> WHAT YOU NEED TO DO
List, from the lines below, each one with "three" in it.
Segment Start: SUPPLIED ENTRIES
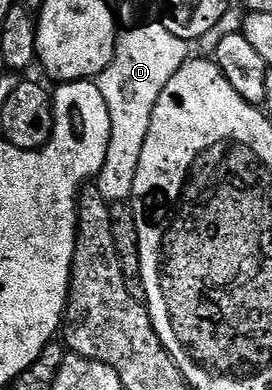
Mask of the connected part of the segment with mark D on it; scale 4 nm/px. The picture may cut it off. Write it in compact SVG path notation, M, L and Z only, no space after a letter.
M154 19L154 21L148 22L147 25L133 25L129 26L131 29L127 33L125 30L119 36L118 46L114 52L112 63L96 79L96 83L100 87L100 95L104 95L104 103L108 103L108 115L112 115L112 139L108 139L108 159L104 159L104 167L98 172L96 184L102 198L111 203L115 201L129 202L132 195L132 187L136 183L136 171L140 167L140 151L144 151L144 139L148 139L148 123L152 119L152 111L156 107L156 99L160 99L160 91L164 91L164 87L168 87L168 79L172 79L172 75L176 75L176 71L180 71L180 67L188 59L188 53L186 53L186 49L188 49L187 41L176 39L176 35L172 35L172 31L168 31L168 27L164 27L161 20Z

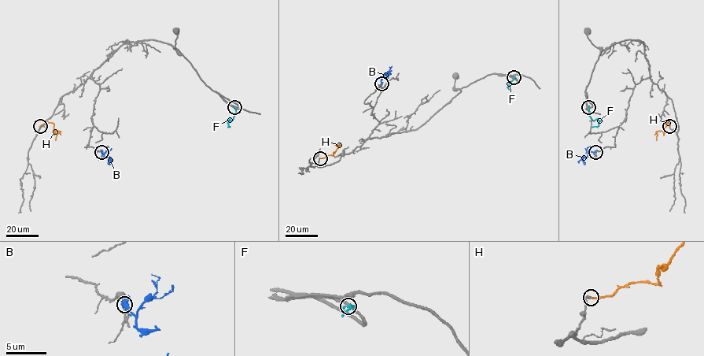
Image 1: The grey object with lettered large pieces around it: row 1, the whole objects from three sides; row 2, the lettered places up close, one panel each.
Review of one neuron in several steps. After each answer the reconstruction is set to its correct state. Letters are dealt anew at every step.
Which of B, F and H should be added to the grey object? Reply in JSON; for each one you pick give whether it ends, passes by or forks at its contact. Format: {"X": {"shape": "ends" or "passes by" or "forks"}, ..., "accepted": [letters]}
{"H": {"shape": "ends"}, "accepted": ["H"]}

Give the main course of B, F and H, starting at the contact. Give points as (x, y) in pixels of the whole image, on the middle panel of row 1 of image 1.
B: (381, 83), (381, 79), (387, 72), (390, 72)
F: (514, 77), (507, 87), (506, 80)
H: (320, 158), (333, 156), (339, 145), (335, 145)

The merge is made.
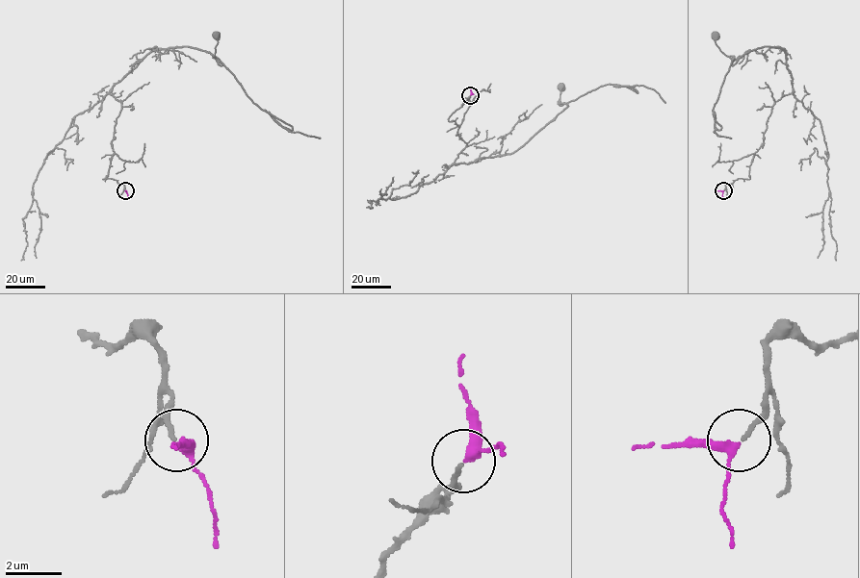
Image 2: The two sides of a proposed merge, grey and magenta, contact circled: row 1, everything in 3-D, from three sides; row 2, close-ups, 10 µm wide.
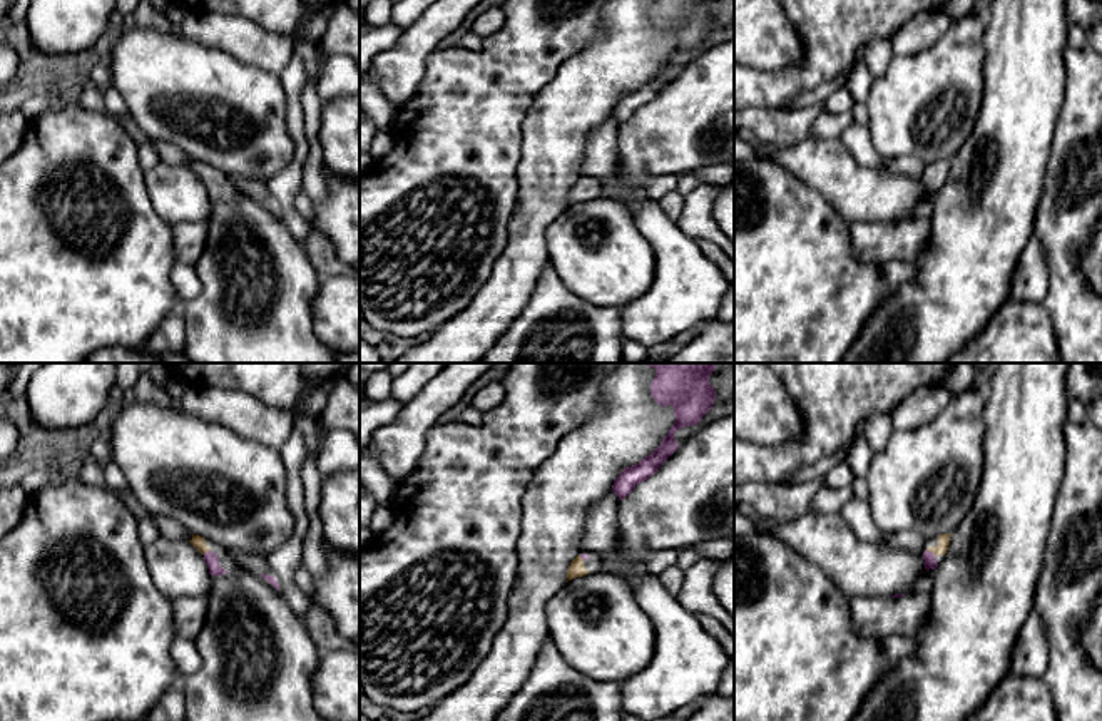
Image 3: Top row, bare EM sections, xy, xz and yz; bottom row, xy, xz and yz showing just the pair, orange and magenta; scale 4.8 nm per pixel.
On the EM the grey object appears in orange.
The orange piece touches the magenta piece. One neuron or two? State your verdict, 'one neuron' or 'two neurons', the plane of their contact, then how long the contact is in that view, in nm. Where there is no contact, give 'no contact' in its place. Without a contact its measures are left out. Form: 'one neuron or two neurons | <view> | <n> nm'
one neuron | yz | 60 nm

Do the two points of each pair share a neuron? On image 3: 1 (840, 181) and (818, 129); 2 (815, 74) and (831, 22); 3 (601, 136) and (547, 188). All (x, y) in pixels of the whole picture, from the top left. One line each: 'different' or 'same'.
1: different
2: same
3: different

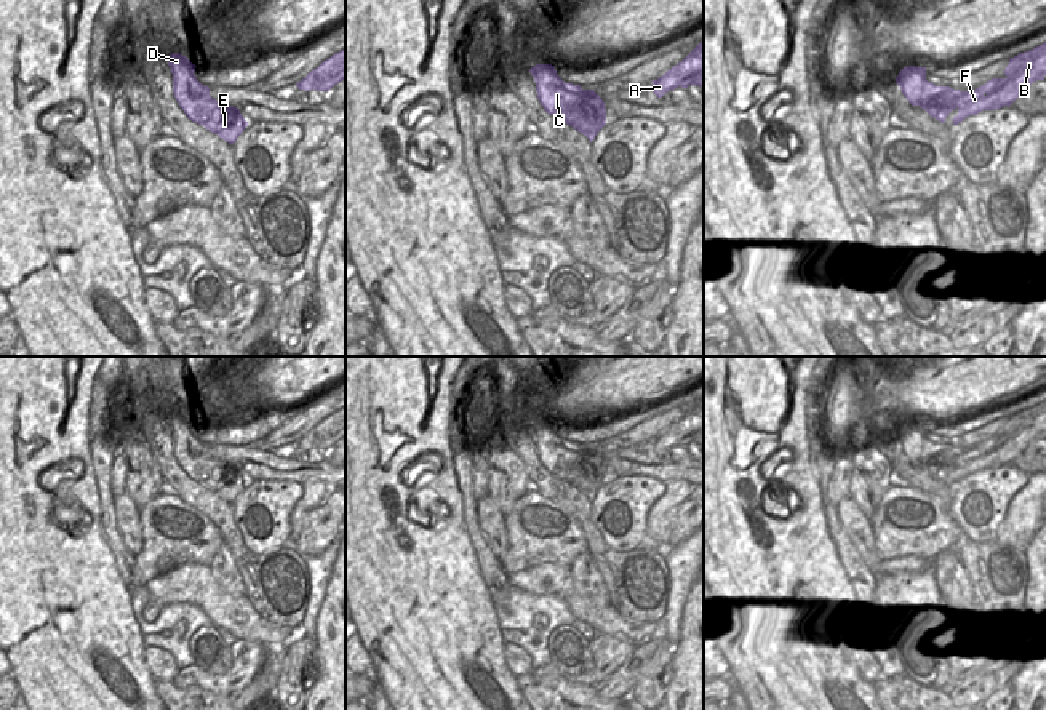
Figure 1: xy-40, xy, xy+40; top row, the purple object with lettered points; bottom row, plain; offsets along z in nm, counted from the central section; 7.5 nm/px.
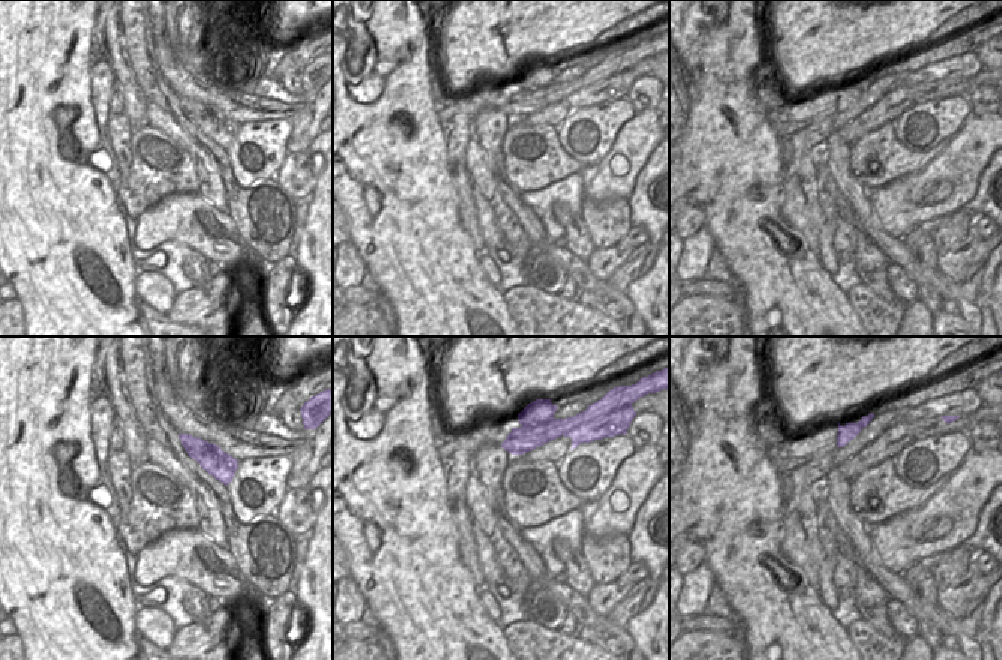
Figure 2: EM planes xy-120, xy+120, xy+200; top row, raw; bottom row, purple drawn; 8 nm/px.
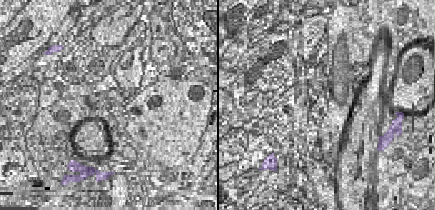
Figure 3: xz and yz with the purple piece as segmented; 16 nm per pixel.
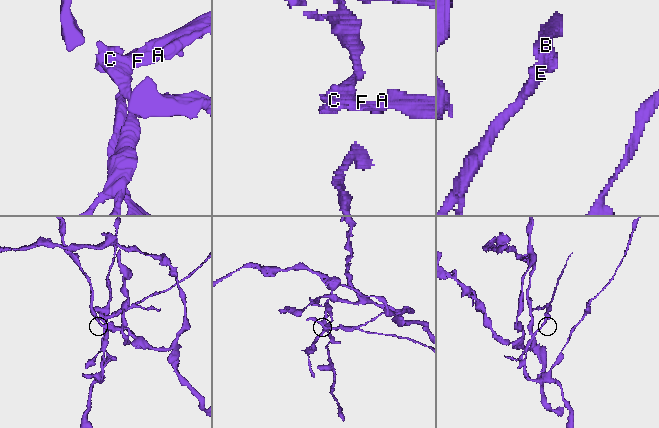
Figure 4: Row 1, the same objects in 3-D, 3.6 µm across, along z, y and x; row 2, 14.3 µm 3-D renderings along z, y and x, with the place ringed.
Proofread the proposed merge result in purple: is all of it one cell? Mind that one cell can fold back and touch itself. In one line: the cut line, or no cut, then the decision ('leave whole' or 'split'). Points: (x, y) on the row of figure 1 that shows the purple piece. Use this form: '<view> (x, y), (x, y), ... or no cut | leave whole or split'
xy (603, 104), (570, 107), (554, 115) | split

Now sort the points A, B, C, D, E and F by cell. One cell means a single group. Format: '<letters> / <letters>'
A B C D F / E

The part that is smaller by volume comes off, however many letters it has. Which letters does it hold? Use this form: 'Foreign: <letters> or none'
Foreign: A, B, C, D, F

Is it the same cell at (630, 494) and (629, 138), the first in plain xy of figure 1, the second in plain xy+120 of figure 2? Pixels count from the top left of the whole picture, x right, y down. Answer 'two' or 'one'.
two

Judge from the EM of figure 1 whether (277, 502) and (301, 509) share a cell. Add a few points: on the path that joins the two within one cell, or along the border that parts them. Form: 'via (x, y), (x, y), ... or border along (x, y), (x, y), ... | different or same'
border along (303, 485), (303, 494), (290, 515), (287, 544) | different

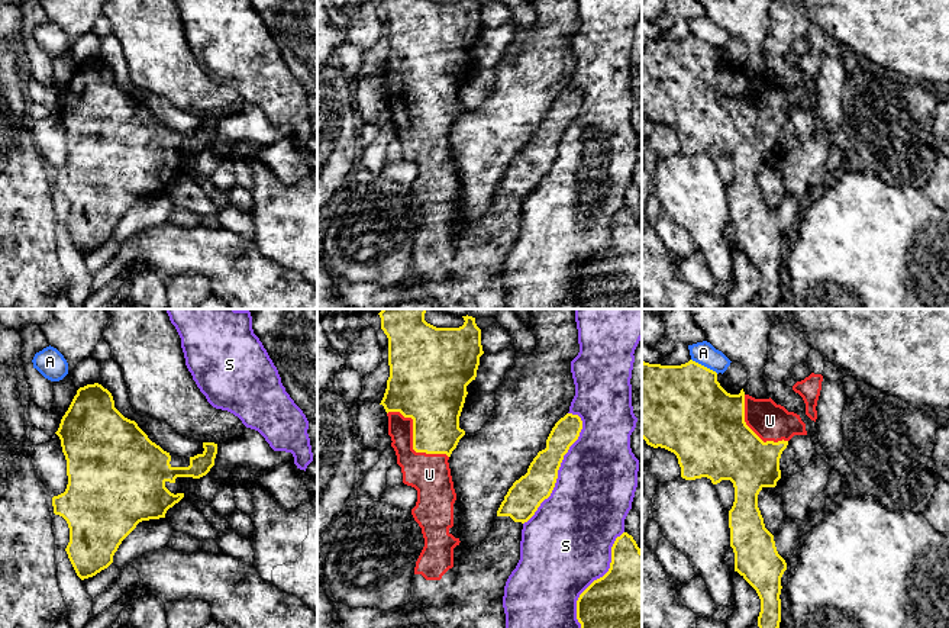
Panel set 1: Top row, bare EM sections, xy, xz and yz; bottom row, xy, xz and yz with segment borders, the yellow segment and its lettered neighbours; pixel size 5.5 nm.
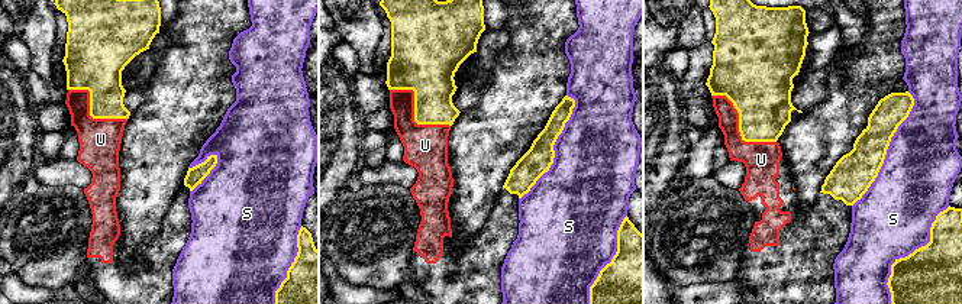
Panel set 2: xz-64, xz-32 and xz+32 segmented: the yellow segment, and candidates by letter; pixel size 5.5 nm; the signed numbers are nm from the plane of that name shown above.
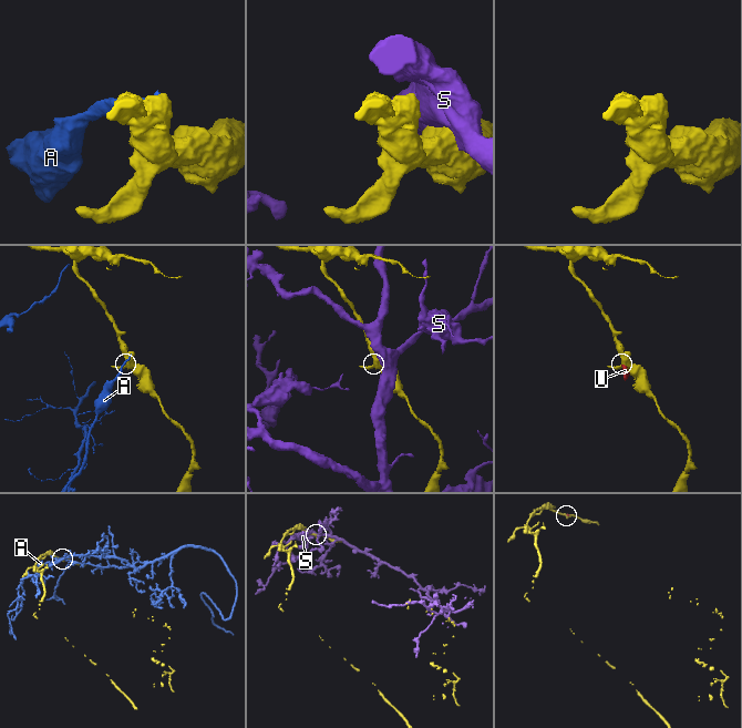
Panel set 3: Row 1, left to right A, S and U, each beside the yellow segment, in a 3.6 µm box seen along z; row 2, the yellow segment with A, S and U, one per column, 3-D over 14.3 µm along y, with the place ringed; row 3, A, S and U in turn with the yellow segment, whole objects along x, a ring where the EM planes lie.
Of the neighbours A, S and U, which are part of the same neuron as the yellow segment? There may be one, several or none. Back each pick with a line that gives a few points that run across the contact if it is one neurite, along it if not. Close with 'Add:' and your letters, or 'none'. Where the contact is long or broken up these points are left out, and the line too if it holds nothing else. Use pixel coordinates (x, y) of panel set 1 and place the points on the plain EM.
Add: U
Segment End: SUPPLIED ENTRIES
> EXERCISE SOLUTION
Image 1: The grey object with lettered large pieces around it: row 1, the whole objects from three sides; row 2, the lettered places up close, one panel each.
Image 2: The two sides of a proposed merge, grey and magenta, contact circled: row 1, everything in 3-D, from three sides; row 2, close-ups, 10 µm wide.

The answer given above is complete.